Goal of the exercise:
Lay out everything in the data from the line containing "Pertandingan Memanah dengan Pertubuhan" down to the line containing "Series 2024 di Surabaya untuk…", both included, as a Markdown table with the columns Row and Line. Give each line its own row number, and leave out blank lines and pictures.

Input data:

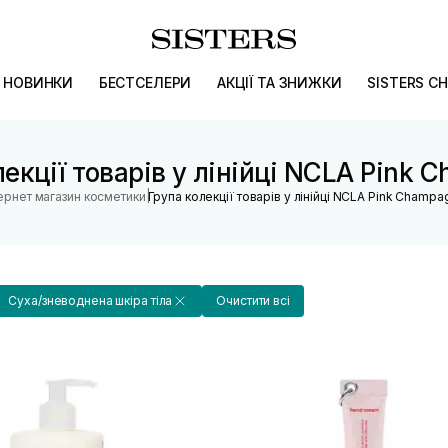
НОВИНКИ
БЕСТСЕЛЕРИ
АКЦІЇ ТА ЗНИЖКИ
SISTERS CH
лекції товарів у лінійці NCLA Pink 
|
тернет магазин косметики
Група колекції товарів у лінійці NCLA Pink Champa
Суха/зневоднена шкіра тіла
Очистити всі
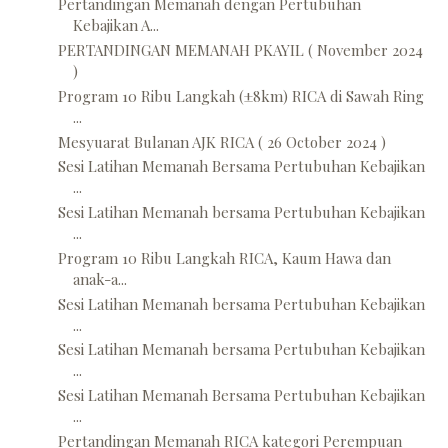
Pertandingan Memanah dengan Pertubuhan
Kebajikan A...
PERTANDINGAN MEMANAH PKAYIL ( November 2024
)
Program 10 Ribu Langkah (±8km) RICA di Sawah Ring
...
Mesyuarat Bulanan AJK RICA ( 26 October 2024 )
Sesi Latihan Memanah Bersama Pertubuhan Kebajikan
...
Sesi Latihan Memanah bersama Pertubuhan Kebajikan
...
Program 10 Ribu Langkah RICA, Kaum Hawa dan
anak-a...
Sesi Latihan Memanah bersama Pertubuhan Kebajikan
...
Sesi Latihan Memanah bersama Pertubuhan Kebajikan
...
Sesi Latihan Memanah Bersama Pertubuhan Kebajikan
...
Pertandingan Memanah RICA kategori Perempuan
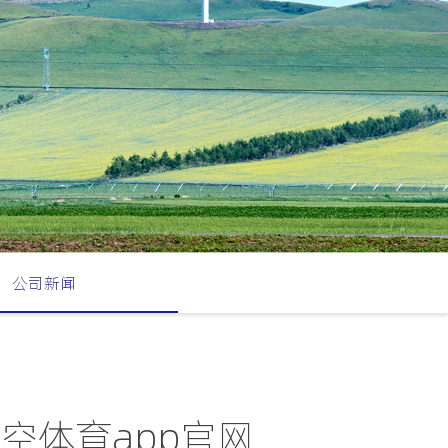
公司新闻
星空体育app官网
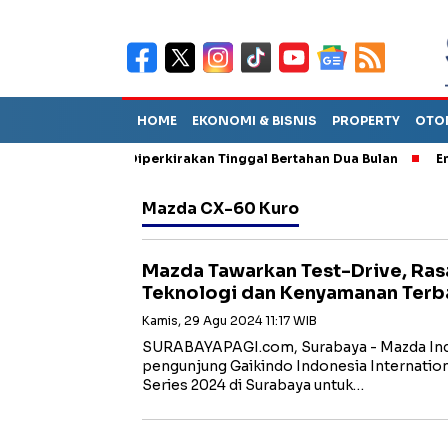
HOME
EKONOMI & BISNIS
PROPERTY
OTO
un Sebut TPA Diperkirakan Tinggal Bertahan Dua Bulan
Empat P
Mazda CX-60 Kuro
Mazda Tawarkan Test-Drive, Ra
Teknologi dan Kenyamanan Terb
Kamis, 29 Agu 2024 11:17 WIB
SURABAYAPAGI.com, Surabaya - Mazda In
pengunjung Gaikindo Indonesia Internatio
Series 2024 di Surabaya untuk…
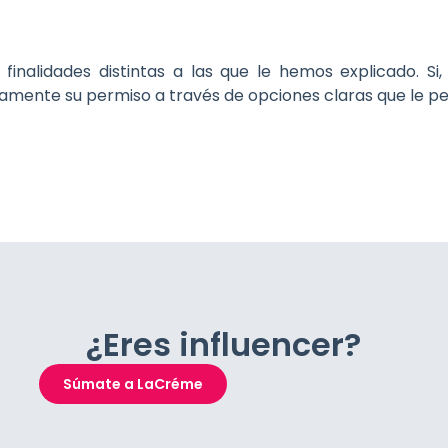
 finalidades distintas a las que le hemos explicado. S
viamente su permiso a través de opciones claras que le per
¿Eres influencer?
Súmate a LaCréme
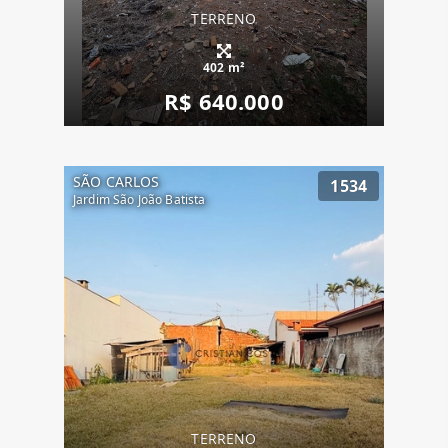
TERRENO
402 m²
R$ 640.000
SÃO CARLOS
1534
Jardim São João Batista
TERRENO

* * *

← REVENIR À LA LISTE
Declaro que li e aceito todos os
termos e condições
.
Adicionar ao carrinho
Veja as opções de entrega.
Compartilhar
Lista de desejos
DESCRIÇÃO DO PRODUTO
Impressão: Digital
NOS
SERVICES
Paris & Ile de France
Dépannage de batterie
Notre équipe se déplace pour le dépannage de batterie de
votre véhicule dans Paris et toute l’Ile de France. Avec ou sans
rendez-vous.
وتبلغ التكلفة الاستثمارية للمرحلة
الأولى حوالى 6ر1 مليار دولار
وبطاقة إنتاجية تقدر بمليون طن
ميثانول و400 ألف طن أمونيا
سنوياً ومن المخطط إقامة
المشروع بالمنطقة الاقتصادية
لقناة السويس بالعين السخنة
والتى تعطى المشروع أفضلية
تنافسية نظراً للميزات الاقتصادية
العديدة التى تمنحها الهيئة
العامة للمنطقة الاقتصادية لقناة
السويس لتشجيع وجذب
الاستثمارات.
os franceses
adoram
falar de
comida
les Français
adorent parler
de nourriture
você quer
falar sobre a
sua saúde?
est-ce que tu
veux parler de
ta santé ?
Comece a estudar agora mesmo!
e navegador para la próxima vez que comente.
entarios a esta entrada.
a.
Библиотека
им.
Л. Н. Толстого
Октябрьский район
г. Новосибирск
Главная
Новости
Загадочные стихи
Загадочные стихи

==

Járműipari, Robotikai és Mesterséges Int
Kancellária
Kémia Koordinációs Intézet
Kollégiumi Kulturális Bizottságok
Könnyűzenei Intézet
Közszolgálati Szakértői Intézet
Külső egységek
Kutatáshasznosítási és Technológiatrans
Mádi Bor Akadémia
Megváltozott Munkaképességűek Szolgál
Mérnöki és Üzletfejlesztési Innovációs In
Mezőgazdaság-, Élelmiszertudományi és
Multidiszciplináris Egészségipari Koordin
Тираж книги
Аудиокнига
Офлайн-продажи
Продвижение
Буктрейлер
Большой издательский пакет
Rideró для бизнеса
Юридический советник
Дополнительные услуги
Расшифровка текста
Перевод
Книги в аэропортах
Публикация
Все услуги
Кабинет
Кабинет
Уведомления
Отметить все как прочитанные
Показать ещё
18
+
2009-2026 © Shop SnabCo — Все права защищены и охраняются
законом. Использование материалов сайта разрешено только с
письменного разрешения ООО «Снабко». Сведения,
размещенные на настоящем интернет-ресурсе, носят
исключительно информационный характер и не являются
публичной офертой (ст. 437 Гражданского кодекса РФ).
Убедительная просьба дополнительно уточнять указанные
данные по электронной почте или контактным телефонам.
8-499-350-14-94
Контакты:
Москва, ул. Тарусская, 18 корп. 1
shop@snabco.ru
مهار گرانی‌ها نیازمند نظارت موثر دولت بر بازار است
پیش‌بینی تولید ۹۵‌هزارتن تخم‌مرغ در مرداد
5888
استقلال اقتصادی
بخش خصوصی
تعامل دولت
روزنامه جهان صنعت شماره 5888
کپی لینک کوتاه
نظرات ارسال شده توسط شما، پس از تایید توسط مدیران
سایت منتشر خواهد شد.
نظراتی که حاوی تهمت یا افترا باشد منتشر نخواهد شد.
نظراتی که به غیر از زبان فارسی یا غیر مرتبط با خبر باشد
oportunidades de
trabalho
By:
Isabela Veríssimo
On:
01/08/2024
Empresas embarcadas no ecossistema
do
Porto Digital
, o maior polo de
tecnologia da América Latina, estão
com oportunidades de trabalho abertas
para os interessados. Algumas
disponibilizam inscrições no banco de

Answer for the task:
| Row | Line |
|---|---|
| 1 | Pertandingan Memanah dengan Pertubuhan |
| 2 | Kebajikan A... |
| 3 | PERTANDINGAN MEMANAH PKAYIL ( November 2024 |
| 4 | ) |
| 5 | Program 10 Ribu Langkah (±8km) RICA di Sawah Ring |
| 6 | ... |
| 7 | Mesyuarat Bulanan AJK RICA ( 26 October 2024 ) |
| 8 | Sesi Latihan Memanah Bersama Pertubuhan Kebajikan |
| 9 | ... |
| 10 | Sesi Latihan Memanah bersama Pertubuhan Kebajikan |
| 11 | ... |
| 12 | Program 10 Ribu Langkah RICA, Kaum Hawa dan |
| 13 | anak-a... |
| 14 | Sesi Latihan Memanah bersama Pertubuhan Kebajikan |
| 15 | ... |
| 16 | Sesi Latihan Memanah bersama Pertubuhan Kebajikan |
| 17 | ... |
| 18 | Sesi Latihan Memanah Bersama Pertubuhan Kebajikan |
| 19 | ... |
| 20 | Pertandingan Memanah RICA kategori Perempuan |
| 21 | 公司新闻 |
| 22 | 星空体育app官网 |
| 23 | HOME |
| 24 | EKONOMI & BISNIS |
| 25 | PROPERTY |
| 26 | OTO |
| 27 | un Sebut TPA Diperkirakan Tinggal Bertahan Dua Bulan |
| 28 | Empat P |
| 29 | Mazda CX-60 Kuro |
| 30 | Mazda Tawarkan Test-Drive, Ra |
| 31 | Teknologi dan Kenyamanan Terb |
| 32 | Kamis, 29 Agu 2024 11:17 WIB |
| 33 | SURABAYAPAGI.com, Surabaya - Mazda In |
| 34 | pengunjung Gaikindo Indonesia Internatio |
| 35 | Series 2024 di Surabaya untuk… |